Yes, there is a combinatorial way to see this.
Firstly, it is much easier to show a baby version of this type of phenomenon. A while ago I read a nice blog post by Qiaochu explaining the identity
$$\int_{0}^1 (2\cos \pi x)^n (2\sin^2\pi x)dx=\begin{cases} 0 &\text{ if n is odd} \\
C_{n/2} & \text{ if n is even} \end{cases}$$
by interpreting this integral as $\int_{SU(2)}\chi_V(g)^nd\mu$, with respect to the normalized Haar measure, where $V$ is the defining representation. This in turn is the multiplicity of the trivial representation in $V^{\otimes n}$. Next, you make a graph with vertices corresponding to the irreducible representations of $SU(2)$, and add as many edges from $A$ to $B$ as the multiplicity of $A$ in $B\otimes V$. The irreducible representations of $SU(2)$ are the symmetric powers $\operatorname{Sym}^n(V)$, thus they are in bijection with the natural numbers. As a corollary of the fact that
$$\operatorname{Sym}^n(V)\otimes V\cong \operatorname{Sym}^{n-1}(V)\otimes \operatorname{Sym}^{n+1}(V)$$
we obtain that the graph is the half infinite line
$$0\leftrightarrow 1\leftrightarrow 2\leftrightarrow \cdots$$
and the desired multiplicity is the number of walks from zero to itself of length $n$, thus giving the answer in terms of the Catalan numbers.

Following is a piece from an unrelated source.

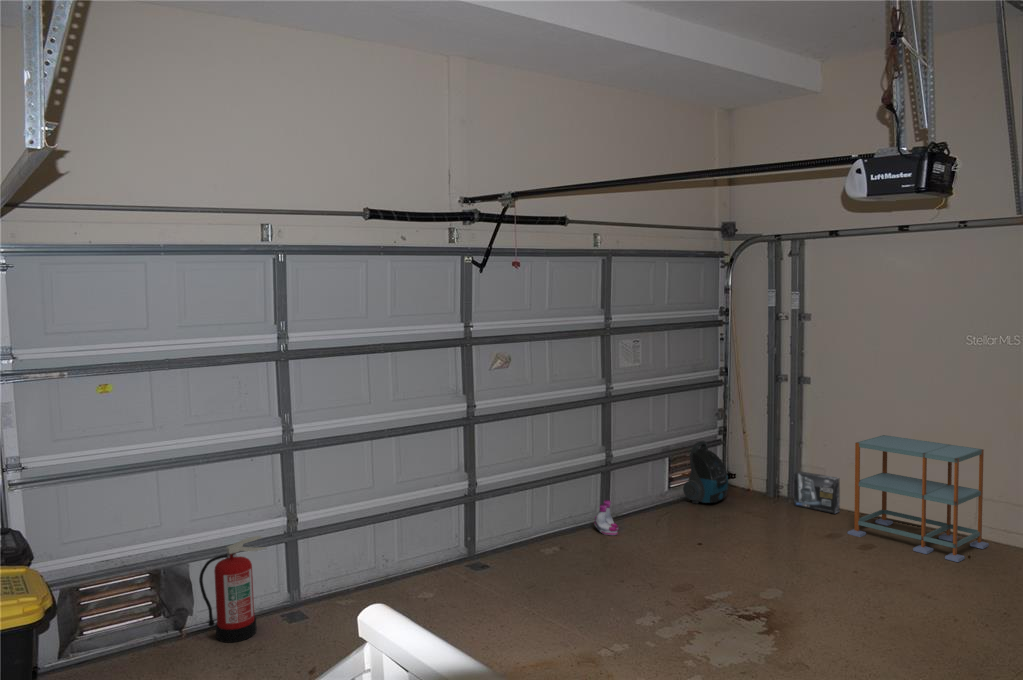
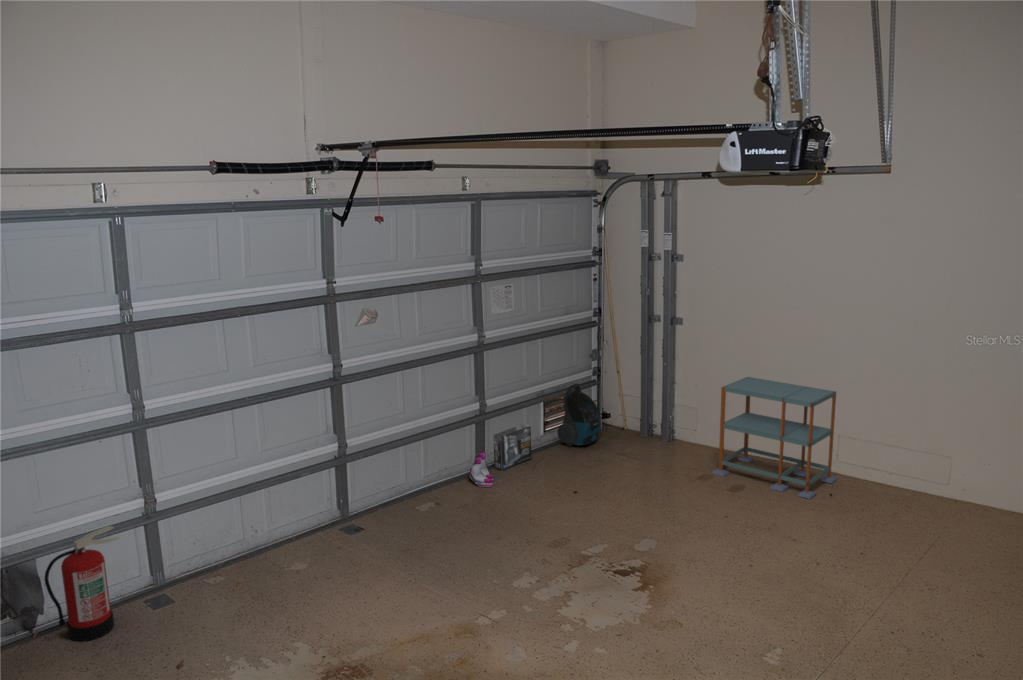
box: present [794,471,840,514] -> present [494,424,532,471]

Now for your question, the representation of $USp(2n)$ under consideration is the exterior algebra of the standard representation, $W$. So $V=\bigoplus_{k=0}^{2n}\Lambda^{k}(W)$ and your integral measures the multiplicity of the trivial representation in the representation $V^{\otimes r}$. A general combinatorial set up that keeps track of these types of multiplicities is that of crystal bases. It is much more technical but it is what ultimately brings the result in terms of enumerations of certain types of tableaux or non-intersecting lattice paths. Fortunately, the details of this specific problem are all worked out in the paper
Se-jin Oh, Travis Scrimshaw "Identities from representation theory" Discrete Math., 342(9):2493–2541, 2019 (arxiv)